Constata-se que as pesquisas e preocupações acerca do acesso e da acessibilidade são temáticas estudadas desde longa data, porém, com os atuais avanços das TIC, tem-se então bases sólidas para maiores prospecções nesse sentido.

O uso das TIC no âmbito da CI e da Biblioteconomia tem promovido a otimização de recursos informacionais digitais, seja no uso de softwares para bibliotecas, seja na construção de bibliotecas digitais, no desenvolvimento de ambientes de repositórios institucionais, de websites entre outros. Desta forma, considerando-se o caráter interdisciplinar da CI em busca de soluções para problemas relacionados à informação e a comunicação, enfatiza-se sua inexorável ligação com as TIC com o uso de computadores e da computação, assim como sua participação na sociedade da informação (SARACEVIC, 1995, 1996; LE COADIC, 1996).

Esse fato já era indicado por Borko (1968) ao afirmar que na CI não há distinção entre pesquisa e tecnologia, sendo apenas uma questão de ênfase. Ingwersen (1992) corrobora o mesmo pensamento de Borko (1968) quando cita que o uso da informação armazenada depende dos processos de comunicação entre o usuário e a tecnologia.

2. Acessibilidade Web

É relativamente fácil navegar na web para uma pessoa sem necessidades especiais. Usar o mouse, ver uma tela com informações, ignorar ou ler as propagandas, se concentrar na área central onde está o conteúdo. Visualizando o cabeçalho da página, buscando uma figura interessante e após isso olhar em busca das informações, ou seja, liberdade de navegação.

Conforme dito, relativamente fácil e simples, isso se não se tem artrite, mal de Parkinson, esclerose múltipla, se tem controle motor necessário para mover o mouse pela tela. É simples ouvir a notícia de um site se não tem-se problemas auditivos, é fácil encontrar o conteúdo principal de uma página se sua visão está boa o suficiente para ler. Não há problema de navegação se ignorar todos aqueles anúncios piscantes e janelas de poup-ups, se não tiver uma déficit de atenção.

Atualmente prioriza-se o desenvolvimento de sites para pessoas que podem ver e utilizar o mouse, sendo que a idéia inicial da web e pela qual foi concebida era para ser utilizada sem o mouse, e sem os olhos, se necessário, dado o tipo de linguagem de marcação utilizada, o HyperText Markup Language (HTML), que permite utilizar marcadores (tags) específicos para facilitar os softwares leitores de tela.

É possível desenvolver um site com acessibilidade sem prejudicar a capacidade de atração do mesmo para usuários sem necessidades especiais, assim, possibilita-se que usuários com necessidades especiais possam perceber, explorar e compreender o conteúdo do site. Consequentemente, mais usuários terão a oportunidade de conhecer o site, a marca, adquirir produtos, ou participar em qualquer atividade na web.

De acordo com Thatcher et al. (2006), o princípio da acessibilidade é fazer com que se desenvolvam sites que sejam flexíveis, customizáveis e que se adaptem às necessidades dos usuários. Esta flexibilidade proporciona uma melhora significativa na usabilidade do mesmo e permite também pessoas sem necessidades especiais adaptem o conteúdo ao seu estilo ou preferência.

Acessibilidade, em um sentido amplo, significa garantir que uma determinada página web seja capaz de ser acessada.
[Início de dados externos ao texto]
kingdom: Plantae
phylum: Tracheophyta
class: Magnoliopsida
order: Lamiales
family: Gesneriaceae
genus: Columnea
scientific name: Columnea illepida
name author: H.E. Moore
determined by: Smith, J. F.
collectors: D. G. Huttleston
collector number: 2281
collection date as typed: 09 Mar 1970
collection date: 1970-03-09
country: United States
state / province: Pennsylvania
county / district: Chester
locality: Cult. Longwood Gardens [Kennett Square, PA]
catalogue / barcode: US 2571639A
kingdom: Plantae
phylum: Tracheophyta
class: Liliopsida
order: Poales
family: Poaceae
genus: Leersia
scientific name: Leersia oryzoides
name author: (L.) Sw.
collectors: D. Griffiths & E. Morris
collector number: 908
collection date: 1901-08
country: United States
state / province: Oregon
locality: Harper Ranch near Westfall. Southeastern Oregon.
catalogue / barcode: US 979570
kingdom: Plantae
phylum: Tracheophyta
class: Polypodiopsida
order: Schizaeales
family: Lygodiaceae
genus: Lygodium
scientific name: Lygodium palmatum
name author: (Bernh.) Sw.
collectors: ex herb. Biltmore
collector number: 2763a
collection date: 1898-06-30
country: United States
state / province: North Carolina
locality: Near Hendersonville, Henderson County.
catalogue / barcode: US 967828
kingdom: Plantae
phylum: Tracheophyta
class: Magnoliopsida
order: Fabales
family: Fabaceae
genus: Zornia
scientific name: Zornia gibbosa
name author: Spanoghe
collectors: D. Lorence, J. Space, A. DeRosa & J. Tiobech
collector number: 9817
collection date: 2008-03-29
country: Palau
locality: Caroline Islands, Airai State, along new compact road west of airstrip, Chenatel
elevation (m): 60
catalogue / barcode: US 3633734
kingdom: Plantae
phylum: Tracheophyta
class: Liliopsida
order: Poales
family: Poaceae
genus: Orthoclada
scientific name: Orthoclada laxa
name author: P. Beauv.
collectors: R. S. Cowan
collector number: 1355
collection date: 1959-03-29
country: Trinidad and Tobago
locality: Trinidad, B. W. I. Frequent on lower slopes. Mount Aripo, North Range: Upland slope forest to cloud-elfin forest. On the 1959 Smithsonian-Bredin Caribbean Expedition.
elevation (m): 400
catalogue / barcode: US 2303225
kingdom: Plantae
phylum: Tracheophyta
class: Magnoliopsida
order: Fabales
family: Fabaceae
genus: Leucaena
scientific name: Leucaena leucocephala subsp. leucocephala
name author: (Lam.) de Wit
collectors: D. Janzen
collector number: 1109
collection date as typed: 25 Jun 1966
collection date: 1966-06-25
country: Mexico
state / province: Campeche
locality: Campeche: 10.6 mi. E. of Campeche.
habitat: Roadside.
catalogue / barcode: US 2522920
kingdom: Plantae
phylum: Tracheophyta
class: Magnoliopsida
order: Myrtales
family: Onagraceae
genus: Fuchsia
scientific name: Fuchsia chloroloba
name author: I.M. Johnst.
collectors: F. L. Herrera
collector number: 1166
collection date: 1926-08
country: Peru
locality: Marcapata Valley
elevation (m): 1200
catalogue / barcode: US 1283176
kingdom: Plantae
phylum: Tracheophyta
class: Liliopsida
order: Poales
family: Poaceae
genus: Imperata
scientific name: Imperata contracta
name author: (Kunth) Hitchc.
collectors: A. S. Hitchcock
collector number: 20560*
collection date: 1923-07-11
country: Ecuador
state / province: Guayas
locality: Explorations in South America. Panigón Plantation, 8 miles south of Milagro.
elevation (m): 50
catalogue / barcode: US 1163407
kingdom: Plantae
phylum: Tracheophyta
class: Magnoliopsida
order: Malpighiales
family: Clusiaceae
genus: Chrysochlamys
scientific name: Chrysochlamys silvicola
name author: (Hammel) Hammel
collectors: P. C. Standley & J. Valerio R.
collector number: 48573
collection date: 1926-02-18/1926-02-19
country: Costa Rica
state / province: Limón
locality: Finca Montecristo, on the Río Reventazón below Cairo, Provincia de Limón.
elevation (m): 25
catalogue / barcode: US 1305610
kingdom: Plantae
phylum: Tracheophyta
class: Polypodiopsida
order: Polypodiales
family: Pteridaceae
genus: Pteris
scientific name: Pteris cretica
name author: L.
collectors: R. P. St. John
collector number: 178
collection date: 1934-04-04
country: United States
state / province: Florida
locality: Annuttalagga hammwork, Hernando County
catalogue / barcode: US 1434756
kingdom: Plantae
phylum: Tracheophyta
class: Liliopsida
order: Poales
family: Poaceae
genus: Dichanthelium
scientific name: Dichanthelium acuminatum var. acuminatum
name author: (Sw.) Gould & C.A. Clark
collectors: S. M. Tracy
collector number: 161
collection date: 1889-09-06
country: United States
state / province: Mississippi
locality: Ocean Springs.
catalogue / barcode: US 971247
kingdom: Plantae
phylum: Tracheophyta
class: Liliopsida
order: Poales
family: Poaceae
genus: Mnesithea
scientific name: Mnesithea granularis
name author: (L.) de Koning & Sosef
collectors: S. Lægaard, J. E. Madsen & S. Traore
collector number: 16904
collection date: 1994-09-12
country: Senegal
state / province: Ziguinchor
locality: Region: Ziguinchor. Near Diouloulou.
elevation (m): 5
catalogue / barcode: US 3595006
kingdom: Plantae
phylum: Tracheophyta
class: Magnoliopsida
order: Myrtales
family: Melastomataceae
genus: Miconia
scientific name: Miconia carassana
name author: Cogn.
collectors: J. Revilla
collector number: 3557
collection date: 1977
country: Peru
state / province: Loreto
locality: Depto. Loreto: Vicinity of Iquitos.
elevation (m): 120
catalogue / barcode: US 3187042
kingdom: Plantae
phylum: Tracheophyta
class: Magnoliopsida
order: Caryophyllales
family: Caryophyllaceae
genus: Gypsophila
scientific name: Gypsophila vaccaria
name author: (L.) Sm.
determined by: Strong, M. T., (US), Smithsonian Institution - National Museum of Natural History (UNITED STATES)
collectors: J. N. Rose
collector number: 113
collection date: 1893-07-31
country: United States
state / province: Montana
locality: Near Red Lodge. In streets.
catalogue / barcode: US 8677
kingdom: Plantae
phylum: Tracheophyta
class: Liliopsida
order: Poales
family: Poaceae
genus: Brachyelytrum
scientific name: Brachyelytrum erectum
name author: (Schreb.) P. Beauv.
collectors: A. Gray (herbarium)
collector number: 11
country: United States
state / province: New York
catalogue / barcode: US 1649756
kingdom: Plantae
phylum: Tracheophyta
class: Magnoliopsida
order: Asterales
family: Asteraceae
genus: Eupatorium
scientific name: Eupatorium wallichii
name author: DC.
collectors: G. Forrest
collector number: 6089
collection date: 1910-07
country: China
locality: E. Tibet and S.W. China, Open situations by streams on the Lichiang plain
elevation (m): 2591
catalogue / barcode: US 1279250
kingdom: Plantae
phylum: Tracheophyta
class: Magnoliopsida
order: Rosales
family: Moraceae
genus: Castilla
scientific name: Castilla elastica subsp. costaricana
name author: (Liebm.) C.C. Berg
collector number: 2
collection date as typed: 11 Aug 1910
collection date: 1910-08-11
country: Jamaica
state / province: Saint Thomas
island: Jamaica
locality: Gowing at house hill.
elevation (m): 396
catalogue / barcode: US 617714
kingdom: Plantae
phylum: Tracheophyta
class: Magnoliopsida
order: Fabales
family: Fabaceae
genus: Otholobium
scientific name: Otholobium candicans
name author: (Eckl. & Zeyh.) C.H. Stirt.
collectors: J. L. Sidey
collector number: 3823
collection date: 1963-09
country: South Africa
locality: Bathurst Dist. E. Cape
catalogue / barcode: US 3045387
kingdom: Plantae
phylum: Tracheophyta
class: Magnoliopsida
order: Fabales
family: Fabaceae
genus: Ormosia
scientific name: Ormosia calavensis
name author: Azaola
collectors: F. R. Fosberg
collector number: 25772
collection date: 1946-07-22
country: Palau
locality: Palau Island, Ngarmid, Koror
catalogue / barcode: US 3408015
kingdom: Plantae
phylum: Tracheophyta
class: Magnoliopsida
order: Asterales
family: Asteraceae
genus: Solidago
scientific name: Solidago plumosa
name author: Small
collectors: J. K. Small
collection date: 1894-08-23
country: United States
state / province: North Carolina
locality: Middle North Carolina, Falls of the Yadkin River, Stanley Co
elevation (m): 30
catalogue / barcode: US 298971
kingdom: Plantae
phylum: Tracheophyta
A acessibilidade não trata somente sobre necessidades especiais e nem deve ser tratada como assunto relacionado à necessidade especial, mas sim que se trata de usuários recebendo a informação da qual a visão compartilhada da web tornou-se um manifesto. Se aplicada, a acessibilidade trabalha como um fator democratizador da web pelo fato de atender a maioria dos usuários e dar oportunidades iguais a todos, portanto, a acessibilidade é uma questão social, de cidadania, é um direito e deve ser tratado via políticas públicas.

Quanto aos aspectos tecnológicos da acessibilidade web, destacam-se referenciais de padronização de renome, o World Wide Web Consortium (W3C) e a Web Accessibility Initiative (WAI), os metadados de acessibilidade são abordados pela framework Access For All (AFA) e a Arquitetura da Informação (AI) pesquisada foi a de Morville e Rosenfeld.

2.1 Web Accessibility Initiative (WAI)

O consórcio internacional para padrões web World Wide Web Consortium (W3C) abriga a Web Accessibility Initiative (WAI), que desenvolve estratégias, guias e recursos para tornar a web acessível para usuários com necessidades especiais.

A WAI/W3C, com seus padrões e guias, é uma parte da equação para o desenvolvimento de ambientes informacionais digitais com acessibilidade. Além dessa, é necessária uma AI preocupada com tal intento e a elaboração de metadados específicos que atendam a descrição dos recursos e a descrição das necessidades dos usuários.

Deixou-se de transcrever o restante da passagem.